## [作業の指示]
**1)** 大垣市についての文章によると、大垣で市制が始まったのは何年ですか。
**2)** 大垣市についての文章を、最後の文のあとから書き進めてください。

## [元の文章]
☆ ☆ ☆ ☆

大垣(市)(読み)おおがき

日本大百科全書(ニッポニカ) 「大垣(市)」の意味・わかりやすい解説

大垣(市)
おおがき

岐阜県南西部、西濃(せいのう)地方の中心をなす商工業都市。1918年(大正7)市制施行。1934年(昭和9)南杭瀬(くいぜ)村、1935年多芸島(たぎしま)村、1936年安井村、1940年宇留生(うるう)、静里の2村、1947年(昭和22)綾里(あやさと)、洲本(すもと)の2村、1948年浅草、川並の2村、1949年中川村、1951年和合村、1952年三城(みき)村、1954年荒崎村、1967年赤坂町を編入。2006年(平成18)養老(ようろう)郡上石津町(かみいしづちょう)、安八(あんぱち)郡墨俣町(すのまたちょう)を編入。上石津地区は南西方に、墨俣地区は東方に離れた飛び地となっている。JR東海道本線が通じ、枝線(大垣美濃(みの)赤坂間)を分岐し、樽見鉄道(たるみてつどう)、養老鉄道の便もあり、バスは西濃各地に通じている。都市的形成は戦国時代の大垣城の創築に始まり、美濃(みの)路の宿駅(慶長(けいちょう)年間以降)、1635年(寛永12)以来の大垣藩戸田氏10万石の城下町を中心に発展してきた。城下町などの景観は、第二次世界大戦中の6回の空襲でほとんど失われたが、戦後国道21号、417号など道路の整備につれて、市街地は各方面へ拡大している。とくに1964年設置の名神高速道路大垣インターチェンジと結ばれる国道258号沿いの都市化などは、このよい例である。2012年(平成24)には東海環状自動車道の養老ジャンクション―大垣西インターチェンジ間が開通。上石津地区は国道365号が縦断する。

☆ ☆ ☆ ☆

## [提供データ]
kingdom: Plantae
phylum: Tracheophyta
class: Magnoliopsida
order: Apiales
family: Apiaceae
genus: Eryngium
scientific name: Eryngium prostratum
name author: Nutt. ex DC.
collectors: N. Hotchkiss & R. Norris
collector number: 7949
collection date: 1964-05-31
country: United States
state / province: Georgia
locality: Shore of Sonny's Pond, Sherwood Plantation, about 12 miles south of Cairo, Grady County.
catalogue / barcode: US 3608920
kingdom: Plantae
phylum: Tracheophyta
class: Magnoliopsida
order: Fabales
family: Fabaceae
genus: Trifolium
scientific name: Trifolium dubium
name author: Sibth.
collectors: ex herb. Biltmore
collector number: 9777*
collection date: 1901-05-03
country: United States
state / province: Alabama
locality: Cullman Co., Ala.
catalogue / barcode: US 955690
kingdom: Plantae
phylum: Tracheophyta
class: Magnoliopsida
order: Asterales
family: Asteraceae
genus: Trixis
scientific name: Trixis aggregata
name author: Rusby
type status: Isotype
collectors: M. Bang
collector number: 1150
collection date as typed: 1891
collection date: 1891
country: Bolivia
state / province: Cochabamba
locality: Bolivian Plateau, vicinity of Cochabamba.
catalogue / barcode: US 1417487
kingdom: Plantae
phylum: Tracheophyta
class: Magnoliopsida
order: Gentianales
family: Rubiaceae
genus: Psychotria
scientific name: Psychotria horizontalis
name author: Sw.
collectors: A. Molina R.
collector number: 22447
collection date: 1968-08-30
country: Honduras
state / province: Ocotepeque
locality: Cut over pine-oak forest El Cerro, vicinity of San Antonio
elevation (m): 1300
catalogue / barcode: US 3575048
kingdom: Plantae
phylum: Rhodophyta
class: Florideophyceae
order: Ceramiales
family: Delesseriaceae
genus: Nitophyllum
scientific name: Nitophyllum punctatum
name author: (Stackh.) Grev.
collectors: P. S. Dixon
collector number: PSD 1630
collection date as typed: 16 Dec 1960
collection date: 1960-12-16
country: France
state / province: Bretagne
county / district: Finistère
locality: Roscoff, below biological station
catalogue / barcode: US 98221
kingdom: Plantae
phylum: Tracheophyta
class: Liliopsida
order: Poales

☆ ☆ ☆ ☆

## [回答]
**1)** 1918年(大正7年)です。

**2)**
 一方、大垣駅付近の大垣城天守閣は、1959年に再建され、本丸を中心に大垣公園がある。また、主要商店街は、大垣駅前を南へ延びる駅前通り、郭(くるわ)町通りなどを中心に構成されている。工業は、良質で豊かな地下水、便利な交通、工場の誘致などによって発展し、輸送用機械器具、電子部品・デバイス、窯業・土石製品製造などの製造出荷額は5446億円(2020)で県第2位となっている。市街南部の船町は、大垣を3回も訪れた俳人松尾芭蕉(ばしょう)の『おくのほそ道』結びの地で、水門(すいもん)川沿いの灯台は、水運時代の名残(なごり)である。また市の北西部の青墓(あおはか)地区は古くから開けた所で、昼飯大塚古墳(ひるいおおつかこふん)(国指定史跡)などの古墳が多い。美濃(みの)国分寺の所在地であり(跡地は国史跡)、中世の東山道(とうさんどう)筋にあたり、源義朝(よしとも)父子ゆかりの地でもある。国分寺跡は史跡公園として整備され、市の歴史民俗資料館もつくられている。青墓の東方の赤坂は旧中山道(なかせんどう)の宿場町であり、大理石加工、石灰工業が盛んな所で、南部の勝山とよばれる小丘は、関ヶ原の戦いのとき徳川家康の本陣となった。毎年5月中旬は大垣祭(国指定重要無形民俗文化財、ユネスコの無形文化遺産)で、山車(だし)や大神輿(みこし)も出てにぎわう。柿羊羹(かきようかん)は名産。面積206.57平方キロメートル、人口15万8286(2020)。